A Norfolk Place
Updated: Jul 26, 2021
I spent much of Spring photographing a single location, almost obsessively so. I was trying to develop a series of images looking at one location and the species that inhabited it, animals that most people overlook or take for granted.
The field lies at the far end of a shallow valley, just a short walk from my home, and it’s a beguiling little patch with views across to the fenland, along the Waveney Valley and down to the church on one side, and a meadow with two large ancient oaks on the other. One of these is home to a family of little owls, and the other to raucous jackdaws. Its charms are all the richer because it seems timeless, and is utterly at odds with the surrounding and uncompromisingly farmed countryside.

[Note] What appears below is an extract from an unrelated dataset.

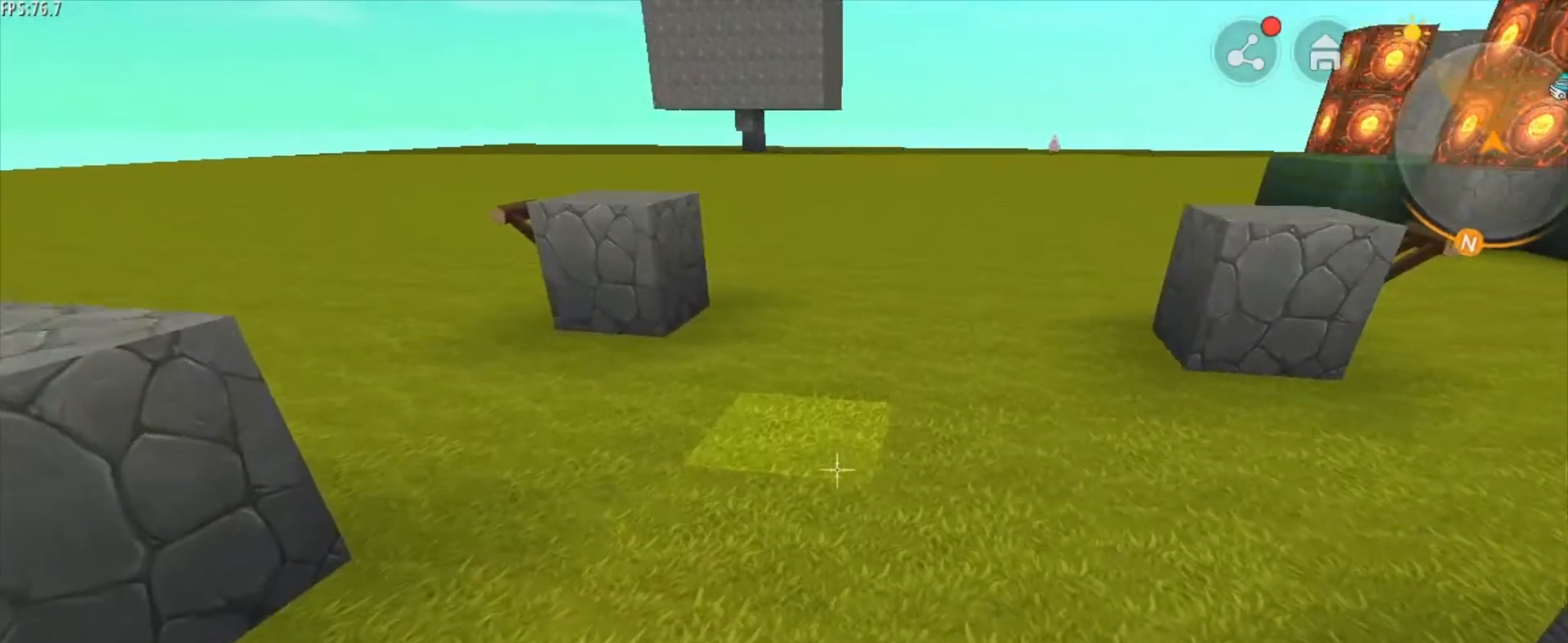
{"keys": [], "mouse": [], "mouse_move": "still", "events": []}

I mentioned that it’s just a short walk from home, but I confess I travelled there each evening by car, using it as a makeshift hide. In fact, the road is sunken somewhat below the level of the field, and at certain points I could stop the car and be exactly at eye level with my subject. It is testament to the quietness of this particular patch of Norfolk that I often stopped in the road, switched off my engine and photographed the wildlife undisturbed.
It is surprising what you notice when your focus is turned on one place for an extended time. I began to get to know the male pheasants and I had better and closer views of native grey partridges than I had ever had before. I also started learn the habits of the local hares, what time they were likely to appear and where, and there was the odd visit from the little owls too.
Can you spy the little owl glowering at me in this shot?
I began to look forward to the arrival of the debonaire male pheasants, especially when the late evening sun illuminated their feathers, making them appear as if they were wearing a fancy suit of golden lamellar armour. I became a little obsessed with trying to capture their exuberant flourishes, and their faintly ridiculous territorial performances with all its fluster and flapping.
I used a single lens on almost every shoot, my trusty Canon 500mm, often with a 1x4 extender attached, making it a 700mm lens. Perhaps a little excessive you might think, but it made me work within strict parameters, and I found it a challenge to think of how best to frame each moment or encounter. I was also using my new Canon EOS R5, and most of my shots were taken handheld. The camera’s stabilization worked so well that I often shot at very low shutter speeds, something which previously wouldn’t have been possible without a sturdy tripod.
More often than not the animals would keep their distance, but this made me think about the wider environment and how I might portray a little of the place they called home: the field margins and ditches, the thick hedgerows, cultivated fields, and the wooded copse down in the Waveney valley.
My preferred method was to sit and wait for the wildlife to come to me, but I confess impatience often got the better of me and I would slowly patrol the field margins, crawling along in first or second gear. This sometimes paid off, especially with the hares in the adjacent field that were just over the skyline. I knew their likely spots and that the sun would set beautifully behind them if they cooperated and sat up in the right place. I had some wonderfully close , but the silhouetted shot I had in mind eluded me. However, it’s there in my mind for next year.
I also began tentatively exploring video, knowing that the R5 is extremely capable, exploring the camera’s ability to record at 100fps for slow motion capture. I soon realized how essential a tripod is for steadying the camera when recording video, but nonetheless I had great fun attempting to capture the hares as they stretched and yawned, and the pheasant’s flustering displays.
On one occasion during our unpredictable spring, I had my camera trained on a contented hare, busily munching its way through the fresh green shoots. I hadn’t noticed the dark cloud looming behind me, intent as I was eyeing my subject through the viewfinder of my camera. The first flurry of snow was light, but the wind soon rose to a fair bluster and a blinding, blurring, snowstorm followed. The hare hunkered down with its back to the prevailing wind, and I kept trying to keep it in focus despite the snow billowing in through the window, covering the dashboard and passenger seat. It all but obscured the hare and in a few short minutes had carpeted the crop in white. It was a quite extraordinary May afternoon.
A brown hare enduring the British springtime weather.
Of course, the crops are high and the wildlife well-hidden now in late July, all their goings on obscured by the dense veil of the farmer’s crop, but there are still signs of their furtive activity, and it will soon be harvest. They won’t be able to hideaway for long.